Harvest Alternative Investment Group (a subsidiary of Harvest Fund Management) and Bruno Wu’s Sun Redrock Investment Group have formed the new Harvest Seven Stars Media Fund, which will raise an initial $800m in capital.
The Fund, which will invest in Asia and beyond, will concentrate on three areas of work: mergers and acquisitions (for niche private companies that could grow particularly in the Chinese/Asian markets); operations (building a cross-media distribution platform across Asia); and content (backing films from studios and independent producers).
Media entrepreneur Wu told a press teleconference today that the fund was actively in discussions for film deals and would announce in the next 30 days the first three filmmakers to get investment.
“We are building a financing platform that allows us to invest in globally releasable, primarily English-language films,” Wu added.

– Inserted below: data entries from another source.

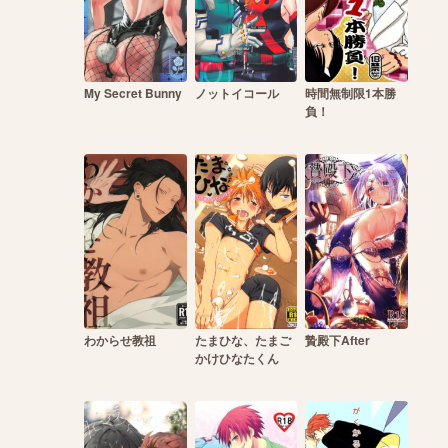
My Secret Bunny
ノットイコール
時間無制限1本勝
負！
わからせ教祖
たまひな、たまご
贄殿下After
かけひなたくん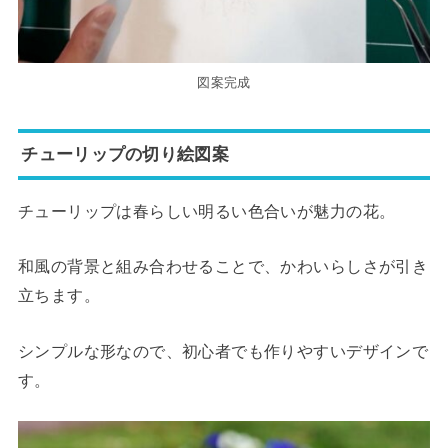
図案完成
チューリップの切り絵図案
チューリップは春らしい明るい色合いが魅力の花。
和風の背景と組み合わせることで、かわいらしさが引き
立ちます。
シンプルな形なので、初心者でも作りやすいデザインで
す。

The company will also invest in films as a Chinese co-producer, as a way for Western films to be screened outside the quota system that limits the number of non-Chinese films released theatrically in China, and to recoup more of the box-office (44% for co-productions compared to 12-17% for a non-Chinese film). “The co-production rules are becoming fairly relaxed,” he noted.

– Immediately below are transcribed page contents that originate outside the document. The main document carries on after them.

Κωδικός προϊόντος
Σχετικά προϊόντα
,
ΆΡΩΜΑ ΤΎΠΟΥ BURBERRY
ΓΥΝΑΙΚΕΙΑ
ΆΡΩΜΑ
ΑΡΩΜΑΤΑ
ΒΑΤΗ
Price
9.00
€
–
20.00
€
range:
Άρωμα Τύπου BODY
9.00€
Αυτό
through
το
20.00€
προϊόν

Wu noted that the types of films that would be most often backed are “tentpoles,” and those with “good human value,” in other words being “socially acceptable” for Asian audiences. He said the fund wouldn’t dictate creative decisions by the producer and director, but would simply not invest in a project that wasn’t deemed to have suitable content.
“The strategic decision we have to make is to team up with a studio [or a producer] for a slate, or pick and choose which ever studio we like to play with project by project. We’ll probably try a bit of both,” he added.

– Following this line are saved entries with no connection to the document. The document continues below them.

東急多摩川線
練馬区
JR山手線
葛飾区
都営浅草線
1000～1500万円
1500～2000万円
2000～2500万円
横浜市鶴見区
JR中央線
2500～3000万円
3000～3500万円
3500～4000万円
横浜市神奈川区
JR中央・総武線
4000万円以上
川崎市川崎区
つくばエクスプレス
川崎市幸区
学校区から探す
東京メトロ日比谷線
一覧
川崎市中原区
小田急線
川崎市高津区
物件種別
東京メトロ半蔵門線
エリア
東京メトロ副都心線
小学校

Executives to work with the fund will be announced in coming weeks.
Of the distribution platform, he noted that this would offer Asian and non-Asian content, and also include digital releases streaming online as well as downloads for mobile devices, for instance. It will have a remit beyond China – “Eastern Asian distribution still has a lot of room for growth,” he added. Southeast Asia will also be targeted.
Harvest Alternative Investment Group’s Lindsay Wright noted that the fund would aim for final close of its funding by the third quarter of 2012, and the first investments are likely to be cashflowed in May. She noted that it was still being decided how the fund would be set up, as it could be split into two divisions: mergers and acquisitions and a separate content fund.
When asked why he thought this fund could succeed when others like Legendary East have seen deals fall apart, Wu said: “We’re not a studio. We have a very strong business model, we have very good governance…In this case we’re primarily leveraging Harvest’s strong rescoures in China raising R&D funding. It’s an entirely different ballgame.”
Harvest Seven Stars Media is being advised by Creative Artists Agency’s Beijing office.
Wu and Yang Lan founded Sun Redrock Investment Group in 1999, it is one of China’s largest media and investment companies.
Harvest Fund Management was also founded in 1999 and was one fo the first fund management companies approved by the Chinese government.